🤖 AI Summary
Machine learning models exhibit high sensitivity to minor perturbations in training data, leading to unstable predictions; yet conventional fairness metrics (e.g., bias-based indicators) ignore this prediction uncertainty. Method: We propose a variance-oriented paradigm for group fairness—introducing the first systematic framework that treats inter-group predictive variance equality as a core fairness criterion, grounded in statistical error decomposition and theoretical analysis of variance’s independent impact on fairness assessment. Contribution/Results: We release VarFair, the first open-source library integrating uncertainty quantification with fairness evaluation. Extensive experiments on Adult, COMPAS, and other benchmarks demonstrate that groups with high predictive variance are frequently misclassified as “fair” by standard methods, whereas our variance-aware metric significantly improves identification of disadvantaged groups and enhances assessment robustness under data perturbations.
📝 Abstract
The error of an estimator can be decomposed into a (statistical) bias term, a variance term, and an irreducible noise term.

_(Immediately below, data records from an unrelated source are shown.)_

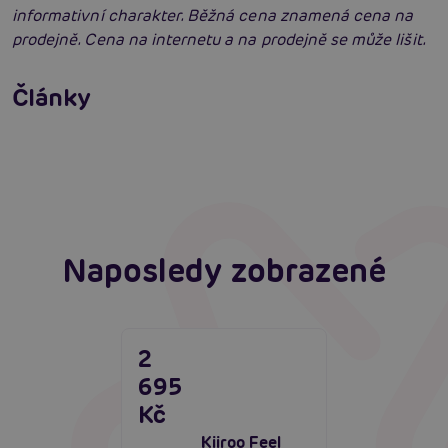
informativní charakter. Běžná cena znamená cena na
prodejně. Cena na internetu a na prodejně se může lišit.
Penis v ruce: Vše, co muži potřebují znát o
masturbaci
Fleshlight Flight Commander: Zavede tě na
Články
místa, kde jsi ještě nikdy nebyl
Číst více
Erotická inteligence: Příručka Sexiomů
Číst více
Číst více
Naposledy zobrazené
2
695
Kč
Kiiroo Feel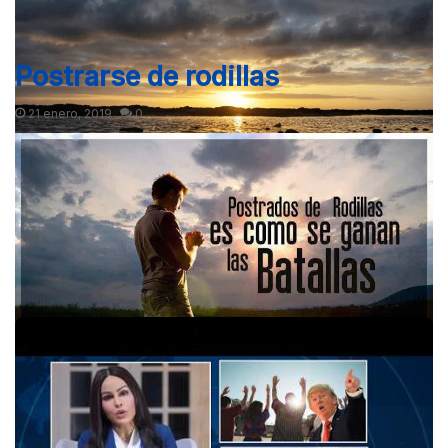
Alto costo vs. Gracia barata: Jesús pagó un alto costo en la
Cruz. Su obra nos otorga el perdón de nuestro pecados y la
vida…
Postrarse de rodillas
21 enero, 2019
0
Próxima Página
Rompamos la oscuridad con la luz. Jesús dijo que somos la luz
del mundo y si lo creemos y andamos en Él basta nuestra
presencia…
Postrarse de rodillas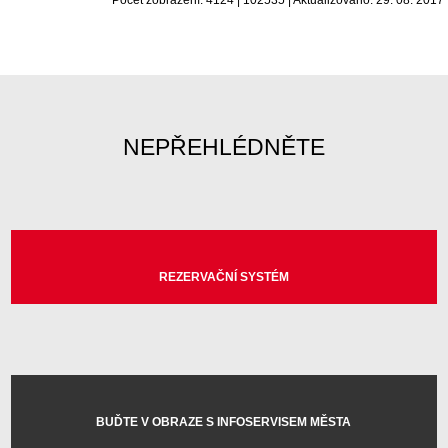
NEPŘEHLÉDNĚTE
REZERVAČNÍ SYSTÉM
BUĎTE V OBRAZE S INFOSERVISEM MĚSTA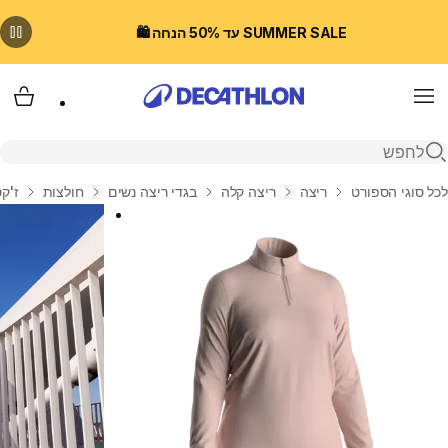
SUMMER SALE עד 50% הנחה 🛍️
Menu
עגלת
פתיחת חיפוש
בית
לכל סוגי הספורט
ריצה
ריצה קלה
בגדי ריצה נשים
חולצות
ז'קט 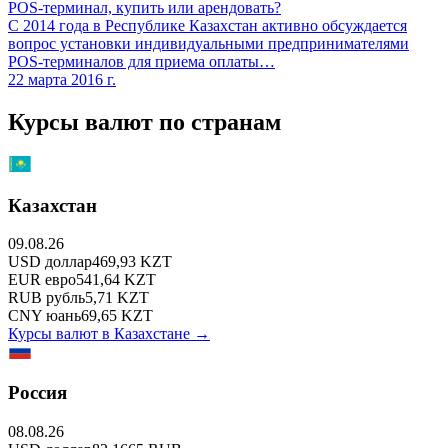
POS-терминал, купить или арендовать?
С 2014 года в Республике Казахстан активно обсуждается
вопрос установки индивидуальными предпринимателями
POS-терминалов для приема оплаты…
22 марта 2016 г.
Курсы валют по странам
Казахстан
09.08.26
USD
доллар
469,93
KZT
EUR
евро
541,64
KZT
RUB
рубль
5,71
KZT
CNY
юань
69,65
KZT
Курсы валют в
Казахстане
→
Россия
08.08.26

When we do bias analysis, formally we are asking the question:"how good are the predictions?"The role of bias in the error decomposition is clear: if we trust the labels/targets, then we would want the estimator to have as low bias as possible, in order to minimize error. Fair machine learning is concerned with the question:"Are the predictions equally good for different demographic/social groups?"This has naturally led to a variety of fairness metrics that compare some measure of statistical bias on subsets corresponding to socially privileged and socially disadvantaged groups. In this paper we propose a new family of performance measures based on group-wise parity in variance. We demonstrate when group-wise statistical bias analysis gives an incomplete picture, and what group-wise variance analysis can tell us in settings that differ in the magnitude of statistical bias. We develop and release an open-source library that reconciles uncertainty quantification techniques with fairness analysis, and use it to conduct an extensive empirical analysis of our variance-based fairness measures on standard benchmarks.